L’univers des signes est celui dans lequel nous invite Eric Grondin qui puise dans la signalétique des grandes villes les éléments de son vocabulaire artistique.

Par l’utilisation des pictogrammes, panneaux de signalisation, et autres « avertissements » au service de l’information, de l’orientation et de la réglementation urbaine, une nouvelle communication s’installe à la fois personnelle et universelle.

Reprenant la codification routière dans ses formes, ses symboles et ses couleurs, l’artiste recrée un langage visuel à mi-chemin entre l’abstrait et le figuré qui participe pleinement à une réflexion sur les mouvements de l’homme et de sa pensée tant dans son environnement immédiat que dans son univers cosmique et spirituel.

« Sans titre », ce panneau où les flèches autour d’un rond-point convergent, est une voie sans issue voire conflictuelle pour chacun puisque tout mouvement se heurte à un autre.

Si tous frappent avec un maillet, il y en forcément un qui doit se protéger, mais la situation du « Vilain petit canard » n’est que temporaire, c’est ce qu’indique de manière conventionnelle la couleur jaune des panneaux de la signalisation routière. Un téléphone public sans son combiné n’a que l’apparence d’un outil de communication ; sans interlocuteur ce « point de rencontre » se vide de sens.

La recherche graphique de Eric Grondin ne s’arrête pas à l’emploi de panneaux signalétiques, il crée et recrée à la manière d’un calligraphe asiatique des pictogrammes où le temporel côtoie l’intemporel. Le diptyque « Naissance » I et II indique l’heure de naissance de l’enfant qu’il était et cette seconde naissance de l’homme individualisé qu’il est devenu, s’éloignant du groupe. De même, « la danse » ou « Un ange passe » évoquent le mouvement des astres et les messagers de Dieu.

La recherche impérieuse d’une communication, la nécessaire circulation des idées, la réflexion, le dialogue avec les autres ou avec soi se concentrent dans un « Mandala »[1] transparent où les lignes opposent leurs couleurs dans une sorte d’éclatement visuel à l’extérieur tout en apportant une sorte de silence à l’intérieur.

Empruntée également à la cité, la bulle transparente des lampadaires urbains englobe l’île, La Réunion, la sienne.

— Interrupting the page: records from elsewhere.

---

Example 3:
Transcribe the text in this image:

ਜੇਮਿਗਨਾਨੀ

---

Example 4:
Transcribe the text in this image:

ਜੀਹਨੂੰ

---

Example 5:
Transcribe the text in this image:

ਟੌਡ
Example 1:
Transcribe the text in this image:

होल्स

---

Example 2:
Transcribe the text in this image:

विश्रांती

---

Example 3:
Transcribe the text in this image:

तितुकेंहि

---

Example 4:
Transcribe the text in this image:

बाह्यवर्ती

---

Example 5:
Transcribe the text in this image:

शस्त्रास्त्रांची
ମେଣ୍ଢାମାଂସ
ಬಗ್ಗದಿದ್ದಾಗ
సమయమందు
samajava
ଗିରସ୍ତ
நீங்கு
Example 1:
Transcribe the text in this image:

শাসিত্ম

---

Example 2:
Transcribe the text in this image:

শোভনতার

Comme les célèbres boules de neige rapportées par les touristes, « Ici, pas de neige » c’est toute l’île qui y est enfermée.

Les symboles de l’île, de la mer et sa terre volcanique, la bougie des cultes mais aussi la disquette des développements technologiques qui, comme l’avion, se rient de l’isolement. Le tube de peinture à l’huile témoigne, quant à lui, d’un foyer créatif vivant. Est aussi présent le symbole des matières recyclables qui évoque la préoccupation insulaire pour la protection du milieu tropical. Toutes ces pièces flottent au milieu de ces même billes de polystyrène qui protègent les objets transportés car, à l’instar des colis postaux qui parviennent dans cette île, tout et tous sont ou ont été importés. « Ici, pas de neige » pourrait être estampillé : « FRAGILE » !

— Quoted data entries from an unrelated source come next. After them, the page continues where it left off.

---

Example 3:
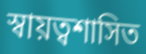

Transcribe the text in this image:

স্বায়ত্বশাসিত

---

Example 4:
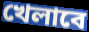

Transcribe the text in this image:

খেলাবে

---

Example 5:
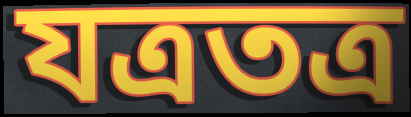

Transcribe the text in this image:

যত্রতত্র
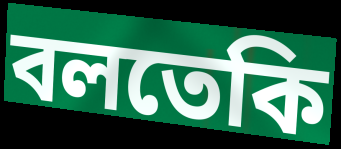
বলতেকি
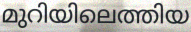
മുറിയിലെത്തിയ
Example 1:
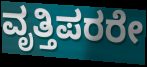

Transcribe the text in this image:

ವೃತ್ತಿಪರರೇ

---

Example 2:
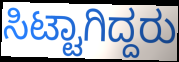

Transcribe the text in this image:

ಸಿಟ್ಟಾಗಿದ್ದರು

Sa fascination pour la ville n’a d’égal que son inquiétude pour la nature menacée. Les « Fantômes » sont comme une nature tronquée, déformée. Ni arbre, ni planche travaillée, les rondins de bois sont tout simplement des arbres morts qui encerclent l’homme et le hantent. Dans un mouvement croissant, l’homme déplace, remplace la forêt. Deux pictogrammes : un homme, un arbre et un rythme suffisent pour s’interroger, s’insurger, constater, méditer, en rire, peut-être en souffrir, se révolter, réagir…

L’image se fait parfois « picto-idéogramme »[2], elle possède une épaisseur que ni l’écriture ni la représentation réaliste ne parviennent à rendre compte tant peuvent se multiplier les possibilités de pénétrer la métaphysique humaine.

Caroline de Fondaumière, Historienne de l’art


[1] Cosmogramme illustrant la structure de l’univers. Support de médiation bouddhique.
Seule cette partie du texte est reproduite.